Le quartier Kabanda à Ngandanjika porte encore les stigmates de l’horreur. “Un éclair aveuglant a déchiré la nuit, suivi d’un craquement assourdissant”, raconte Mukendi, voisin des victimes, la voix nouée par l’émotion. “Quand nous sommes arrivés, ils gisaient sans vie près du feu rituel. Leurs corps portaient l’odeur âcre de la foudre.” Trois hommes – Kankolongu Joseph, Bukasa Jean et Mulumba Mike – ont été foudroyés lors d’une cérémonie ancestrale, frappés en plein cœur de cette première pluie de la saison qui s’abattait sur la province de Lomami.
Comment une pratique culturelle séculaire a-t-elle pu virer au drame ? La scène se déroule vers minuit, sous des cieux zébrés d’éclairs. Les victimes participaient à une veillée rituelle quand un éclair accompagné d’un tonnerre fracassant les a terrassées. Leur mort instantanée plonge la communauté dans une stupeur mêlée d’effroi. “Ils préparaient les semailles avec nos ancêtres”, murmure une parente éplorée, illustrant le cruel paradoxe entre tradition et danger météorologique.

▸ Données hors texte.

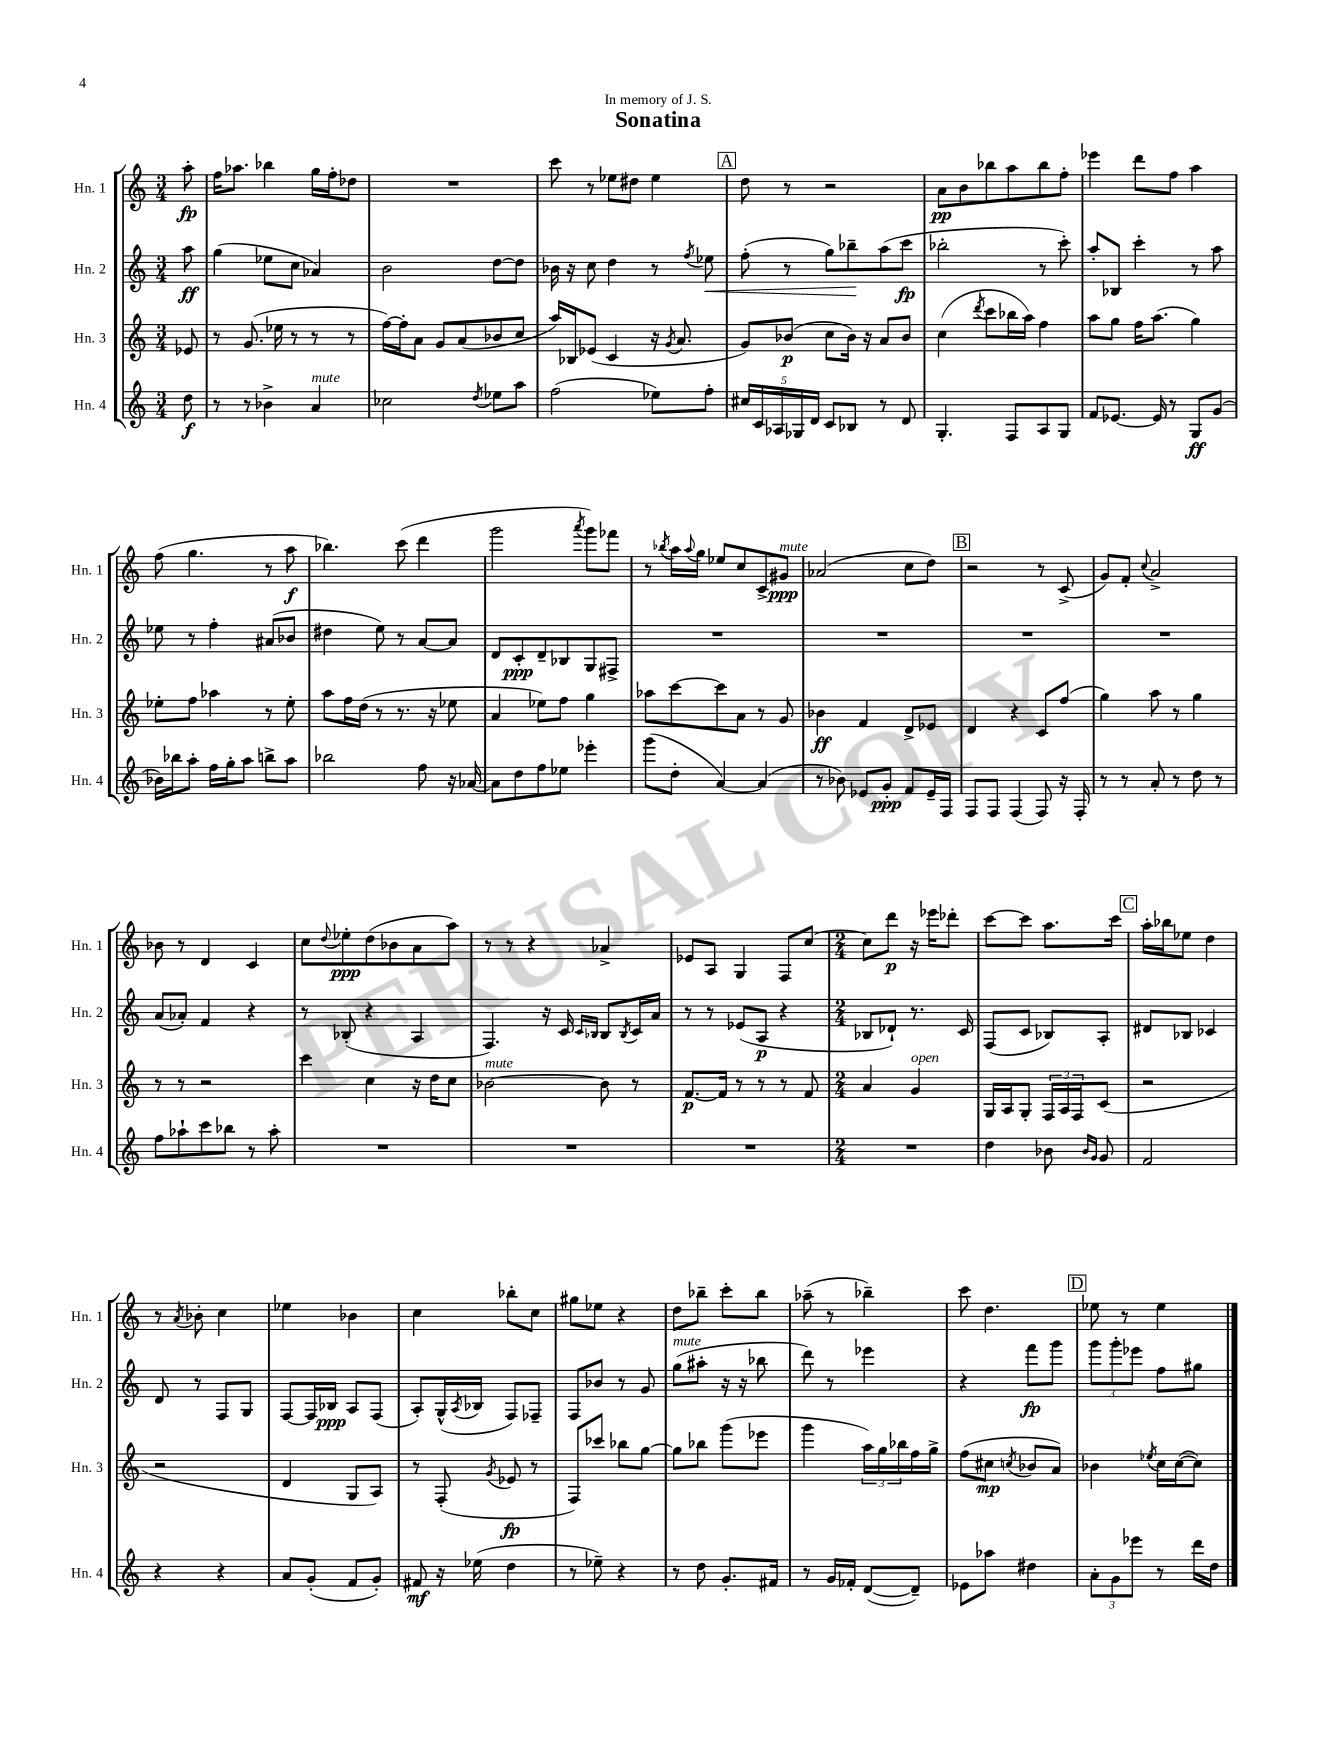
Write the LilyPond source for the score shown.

\header { title = "Sonatina" dedication = "In memory of J. S." }
<<
\new StaffGroup <<
\new Staff = "s0" \with { instrumentName = "Hn. 1" shortInstrumentName = "Hn. 1" } {
    \clef treble \key c \major \numericTimeSignature \time 3/4 \partial 8
    a''8-.\fp |
    f''16 aes''8. bes''4 g''16 f''16-. des''8 |
    R2. |
    c'''8 r8 ees''8 dis''8 ees''4 |
    \mark \markup { \box "A" } d''8 r8 r2 |
    a'8\pp b'8 bes''8 a''8 bes''8 f''8-. |
    ees'''4 d'''8 f''8 a''4 |
    f''8( g''4. r8 a''8\f |
    bes''4.) c'''8( d'''4 |
    g'''2 \acciaccatura { a'''8 } g'''8) fes'''8 |
    r8 \acciaccatura { bes''8 } a''16 \appoggiatura { a''8 } g''16 ees''8 c''8 c'8-> gis'8\ppp^\markup { \italic "mute" } |
    aes'2( c''8 d''8) |
    \mark \markup { \box "B" } r2 r8 c'8->( |
    g'8) f'8-. \appoggiatura { c''8 } a'2-> |
    bes'8 r8 d'4 c'4 |
    c''8 \appoggiatura { d''8 } ees''8-.\ppp d''8( bes'8 a'8 a''8) |
    r8 r8 r4 aes'4-> |
    ees'8 a8 g4 f8 c''8~ |
    \numericTimeSignature \time 2/4 c''8 d'''8\p r16 ees'''16 des'''8-. |
    c'''8~ c'''8 a''8. c'''16 |
    \mark \markup { \box "C" } a''16-. bes''16 ees''8 d''4 |
    r8 \acciaccatura { a'8 } bes'8-. c''4 |
    ees''4 bes'4 |
    c''4 bes''8-. c''8 |
    gis''8 ees''8 r4 |
    d''8 bes''8-- c'''8-. bes''8 |
    aes''8--( r8 bes''4--) |
    c'''8 d''4. |
    \mark \markup { \box "D" } ees''8 r8 ees''4 \bar "|." |
}
\new Staff = "s1" \with { instrumentName = "Hn. 2" shortInstrumentName = "Hn. 2" } {
    \clef treble \key c \major \numericTimeSignature \time 3/4 \partial 8
    a''8\ff |
    g''4( ees''8 c''8 aes'4) |
    b'2 d''8~ d''8 |
    bes'16 r16 c''8 d''4 r8 \acciaccatura { f''8 } ees''8\< |
    \mark \markup { \box "A" } f''8-.( r8 g''8) bes''8--\! a''8( c'''8\fp |
    bes''2-. r8 c'''8-.) |
    a''8-. bes8 c'''4-. r8 a''8 |
    ees''8 r8 f''4-. ais'8( bes'8 |
    dis''4 e''8) r8 a'8~ a'8 |
    d'8 c'8-.\ppp d'8-- bes8 g8 fis8-> |
    R2. |
    R2. |
    \mark \markup { \box "B" } R2. |
    R2. |
    a'8( aes'8-.) f'4 r4 |
    r8 bes8-.( r4 a4 |
    f4.) r16 c'16 \grace { c'16 bes16 } bes8 \acciaccatura { bes8 } c'16 a'16 |
    r8 r8 ees'8( a8\p r4 |
    \numericTimeSignature \time 2/4 bes8 des'8-!) r8. c'16 |
    f8( c'8 bes8) a8-. |
    \mark \markup { \box "C" } dis'8 bes8 ces'4 |
    d'8 r8 f8 g8 |
    f8~ f16 bes16\ppp a8 f8( |
    a8-.) g16-^( \acciaccatura { a8 } bes16 f8) fes8-- |
    f8 bes'8 r8 g'8 |
    g''8^\markup { \italic "mute" }( ais''8-. r16 r16 bes''8 |
    d'''8) r8 ees'''4 |
    r4 f'''8\fp g'''8 |
    \mark \markup { \box "D" } \tuplet 3/2 { g'''8 g'''8-. ees'''8 } f''8 gis''8 \bar "|." |
}
\new Staff = "s2" \with { instrumentName = "Hn. 3" shortInstrumentName = "Hn. 3" } {
    \clef treble \key c \major \numericTimeSignature \time 3/4 \partial 8
    ees'8 |
    r8 g'8.( ees''16 r8 r8 r8 |
    f''16~) f''16-. a'8 g'8 a'8( bes'8 c''8 |
    a''16) bes16 ees'8( c'4 r16 \acciaccatura { g'8 } a'8. |
    \mark \markup { \box "A" } g'8) bes'8\p( c''8 bes'16) r16 a'8 bes'8 |
    c''4( \acciaccatura { d'''8 } c'''8 bes''16 a''16) f''4 |
    a''8 g''8 f''16 a''8.( g''4) |
    ees''8-. f''8 aes''4 r8 ees''8-. |
    a''8 f''16 d''16( r8 r8. r16 ees''8 |
    a'4 ees''8) f''8 g''4 |
    aes''8 c'''8~ c'''8 a'8 r8 g'8 |
    bes'4\ff f'4 d'8-> ees'8 |
    \mark \markup { \box "B" } d'4 r4 c'8 f''8( |
    g''4) a''8 r8 g''4 |
    r8 r8 r2 |
    c'''4 c''4 r16 d''16 c''8 |
    bes'2~^\markup { \italic "mute" } bes'8 r8 |
    f'8.~\p f'16 r8 r8 r8 f'8 |
    \numericTimeSignature \time 2/4 a'4 g'4^\markup { \italic "open" } |
    g16 a16 g8-. \tuplet 3/2 { f16 a16 f16 } c'8( |
    \mark \markup { \box "C" } r2 |
    r2 |
    d'4 g8 a8) |
    r8 f8-.( \acciaccatura { g'8 } ees'8\fp r8 |
    f8) ces'''8 bes''8 g''8~ |
    g''8 bes''8 g'''8( ees'''8 |
    g'''4 \tuplet 3/2 { a''16) g''16 bes''16 } f''16 g''16-> |
    f''8( cis''8\mp \acciaccatura { c''8 } bes'8 a'8) |
    \mark \markup { \box "D" } bes'4 \acciaccatura { ees''8 } c''16 c''16~( c''8) \bar "|." |
}
\new Staff = "s3" \with { instrumentName = "Hn. 4" shortInstrumentName = "Hn. 4" } {
    \clef treble \key c \major \numericTimeSignature \time 3/4 \partial 8
    d''8\f |
    r8 r8 bes'4-> a'4^\markup { \italic "mute" } |
    ces''2 \acciaccatura { d''8 } ees''8 a''8 |
    f''2( ees''8) f''8-. |
    \mark \markup { \box "A" } \tuplet 5/4 { cis''16 c'16 aes16 ges16 d'16 } c'8 bes8 r8 d'8 |
    g4.-. f8 a8 g8 |
    f'8 ees'8.~ ees'16 r8 g8\ff g'8( |
    bes'16) bes''16 a''8-. f''16 g''16-. a''8 b''8-> a''8 |
    bes''2 f''8 r16 aes'16~ |
    aes'8 d''8 f''8 ees''8 ees'''4-. |
    g'''8( d''8-. a'4~) a'4( |
    r8 bes'8) ees'8 g'8-.\ppp f'8 ees'16-- f16 |
    \mark \markup { \box "B" } f8 f8 f4( f8) r16 f16-. |
    r8 r8 a'8-. r8 d''8 r8 |
    f''8 aes''8-! c'''8 bes''8 r8 aes''8-. |
    R2. |
    R2. |
    R2. |
    \numericTimeSignature \time 2/4 R2 |
    d''4 bes'8 \grace { bes'16 g'16 } g'8 |
    \mark \markup { \box "C" } f'2 |
    r4 r4 |
    a'8 g'8-.( f'8 g'8-.) |
    fis'8\mf r16 ees''16( d''4 |
    r8 ees''8--) r4 |
    r8 d''8 g'8.-. fis'16 |
    r8 g'16 fes'16-. d'8~( d'8--) |
    ees'8 aes''8 dis''4 |
    \mark \markup { \box "D" } \tuplet 3/2 { a'8-. g'8 ees'''8 } r8 d'''16 d''16 \bar "|." |
}
>>
>>
\layout { \context { \Score \remove "Bar_number_engraver" } }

Cet accident foudre en RDC survient dans un contexte climatique redouté. Les orages de début de saison des pluies, particulièrement violents dans la région, transforment souvent le ciel en piège mortel. “Les premières précipitations sont chargées d’électricité statique”, explique un météorologue local sous couvert d’anonymat. Les services de la protection civile tirent la sonnette d’alarme : chaque année, des dizaines de Congolais périssent ainsi, fauchés par des décharges pouvant atteindre 100 millions de volts.
Face à cette tragédie à Ngandanjika, les autorités rappellent les consignes élémentaires : “Évitez les espaces ouverts, les arbres isolés et les activités en groupe pendant les orages”, martèle le chef des services de secours de Lomami. Pourtant, cette prévention bute contre des réalités socio-culturelles tenaces. Les cérémonies ancestrales, moments de cohésion communautaire, se tiennent souvent en extérieur sans abri approprié. Une vulnérabilité accrue dans des zones dépourvues de paratonnerres.
Ce drame soulève des questions brûlantes sur la coexistence entre traditions et sécurité. Faut-il renoncer aux rituels hérités des aïeux quand grondent les premiers orages ? Comment concilier héritage culturel et protection civile dans un pays où la saison des pluies rythme la vie agricole et spirituelle ? Derrière les trois cercueils qui traversent aujourd’hui Kabanda, c’est tout un pan de l’identité rurale congolaise qui tremble.
Alors que la province de Lomami enterre ses morts, une inquiétude plus large émerge. Le changement climatique intensifie-t-il ces phénomènes extrêmes ? Les témoins décrivent des éclairs “plus nombreux et plus agressifs” que lors des années précédentes. Cette fatalité apparente interroge notre capacité collective à adapter les pratiques ancestrales aux nouvelles réalités atmosphériques. Trois vies emportées dans la nuit pluvieuse de Ngandanjika nous somment de trouver des réponses, avant que la foudre ne frappe à nouveau.